_Work required_. Update the text of every item below by replacing "148 cm" with "152 cm" and changing nothing else. Leave the pictures out of your answer.

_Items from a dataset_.
########################################

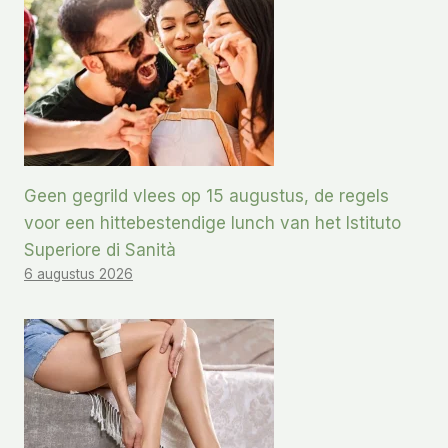
Geen gegrild vlees op 15 augustus, de regels
voor een hittebestendige lunch van het Istituto
Superiore di Sanità
6 augustus 2026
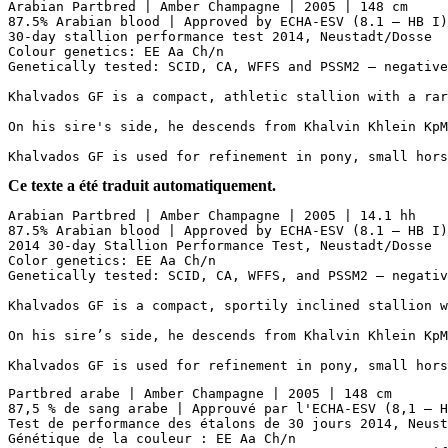
Arabian Partbred | Amber Champagne | 2005 | 148 cm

########################################

_Task result_.
Geen gegrild vlees op 15 augustus, de regels
voor een hittebestendige lunch van het Istituto
Superiore di Sanità
6 augustus 2026
Arabian Partbred | Amber Champagne | 2005 | 152 cm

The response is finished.